Information shown below:

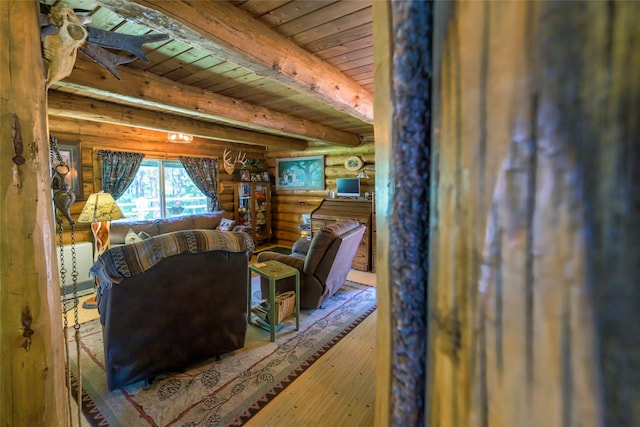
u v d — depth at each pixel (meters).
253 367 2.28
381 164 0.34
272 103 3.56
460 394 0.26
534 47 0.20
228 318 2.30
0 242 0.84
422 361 0.30
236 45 1.63
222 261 2.17
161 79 2.65
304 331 2.85
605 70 0.17
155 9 1.29
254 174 6.86
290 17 1.71
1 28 0.82
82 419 1.76
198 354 2.21
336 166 6.23
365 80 2.70
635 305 0.17
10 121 0.84
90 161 4.34
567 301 0.19
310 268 3.18
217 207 6.11
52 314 0.95
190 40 1.53
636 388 0.17
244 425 1.75
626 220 0.17
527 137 0.21
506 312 0.23
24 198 0.87
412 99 0.30
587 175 0.18
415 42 0.29
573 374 0.19
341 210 5.32
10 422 0.87
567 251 0.19
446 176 0.27
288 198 6.98
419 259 0.30
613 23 0.17
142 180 5.16
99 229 3.71
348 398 1.97
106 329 1.86
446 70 0.27
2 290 0.85
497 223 0.23
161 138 5.20
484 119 0.24
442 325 0.28
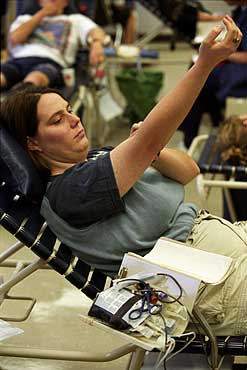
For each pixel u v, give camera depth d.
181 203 2.73
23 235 2.58
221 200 5.15
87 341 3.45
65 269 2.56
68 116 2.75
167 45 11.66
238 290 2.49
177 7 6.70
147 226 2.56
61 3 6.39
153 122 2.35
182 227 2.64
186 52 10.95
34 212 2.70
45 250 2.57
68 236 2.60
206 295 2.48
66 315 3.69
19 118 2.77
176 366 2.66
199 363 2.67
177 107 2.33
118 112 7.07
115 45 8.24
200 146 4.70
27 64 6.17
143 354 2.45
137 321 2.14
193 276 2.25
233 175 3.74
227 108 5.62
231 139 3.91
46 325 3.58
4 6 7.89
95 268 2.62
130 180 2.45
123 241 2.55
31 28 6.30
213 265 2.35
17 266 3.37
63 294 3.91
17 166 2.75
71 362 3.29
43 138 2.74
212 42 2.28
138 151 2.41
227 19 2.30
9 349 2.69
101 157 2.51
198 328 2.47
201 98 6.05
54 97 2.77
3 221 2.59
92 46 6.26
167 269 2.30
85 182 2.47
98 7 9.73
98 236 2.56
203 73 2.31
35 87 2.88
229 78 6.00
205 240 2.68
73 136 2.74
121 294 2.22
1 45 8.02
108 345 3.41
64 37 6.36
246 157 3.88
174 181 2.75
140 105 6.97
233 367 2.70
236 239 2.72
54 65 6.23
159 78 6.99
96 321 2.19
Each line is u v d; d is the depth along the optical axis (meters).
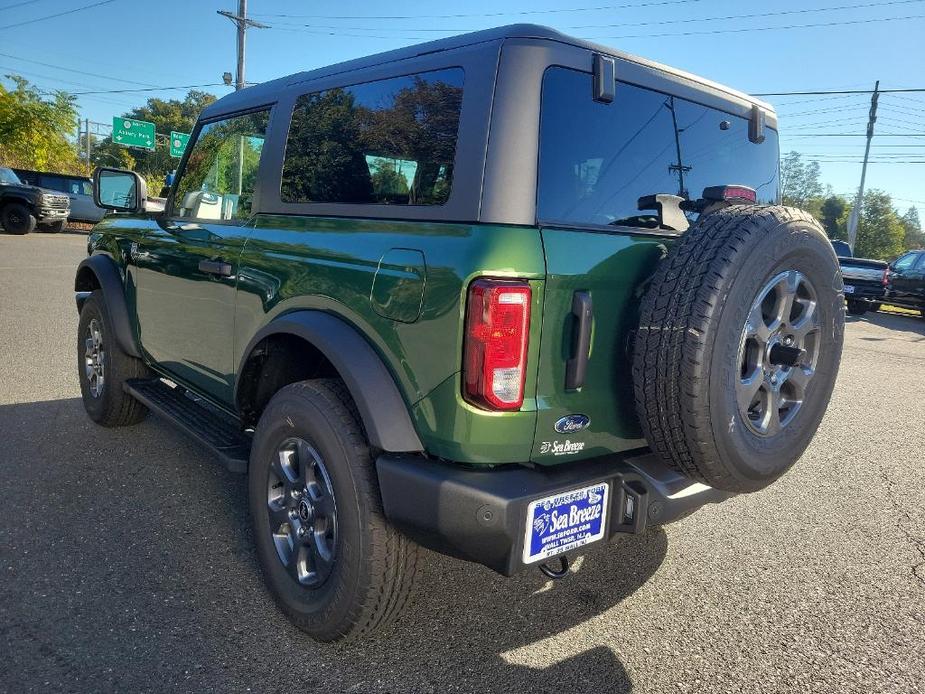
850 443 5.41
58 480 3.81
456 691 2.32
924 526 3.84
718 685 2.43
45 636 2.47
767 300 2.34
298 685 2.31
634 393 2.21
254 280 2.94
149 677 2.29
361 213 2.51
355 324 2.39
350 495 2.29
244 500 3.67
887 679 2.50
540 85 2.16
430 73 2.36
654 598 2.99
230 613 2.68
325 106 2.79
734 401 2.15
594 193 2.31
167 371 3.88
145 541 3.20
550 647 2.60
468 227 2.12
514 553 2.06
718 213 2.28
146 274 3.96
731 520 3.85
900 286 17.08
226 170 3.40
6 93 34.50
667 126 2.61
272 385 3.01
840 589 3.12
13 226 20.14
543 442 2.16
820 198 75.38
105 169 4.17
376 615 2.35
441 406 2.11
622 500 2.30
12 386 5.57
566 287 2.11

End of Information shown.

To do: From the records above, write out exactly the lines that begin at the line with "82 419 1.76" and end at the line with "238 290 2.49". Pictures must not appear in the output.

Answer to this problem:
82 419 1.76
198 354 2.21
336 166 6.23
365 80 2.70
635 305 0.17
10 121 0.84
90 161 4.34
567 301 0.19
310 268 3.18
217 207 6.11
52 314 0.95
190 40 1.53
636 388 0.17
244 425 1.75
626 220 0.17
527 137 0.21
506 312 0.23
24 198 0.87
412 99 0.30
587 175 0.18
415 42 0.29
573 374 0.19
341 210 5.32
10 422 0.87
567 251 0.19
446 176 0.27
288 198 6.98
419 259 0.30
613 23 0.17
142 180 5.16
99 229 3.71
348 398 1.97
106 329 1.86
446 70 0.27
2 290 0.85
497 223 0.23
161 138 5.20
484 119 0.24
442 325 0.28
For each pixel u v, give camera depth d.
181 203 2.73
23 235 2.58
221 200 5.15
87 341 3.45
65 269 2.56
68 116 2.75
167 45 11.66
238 290 2.49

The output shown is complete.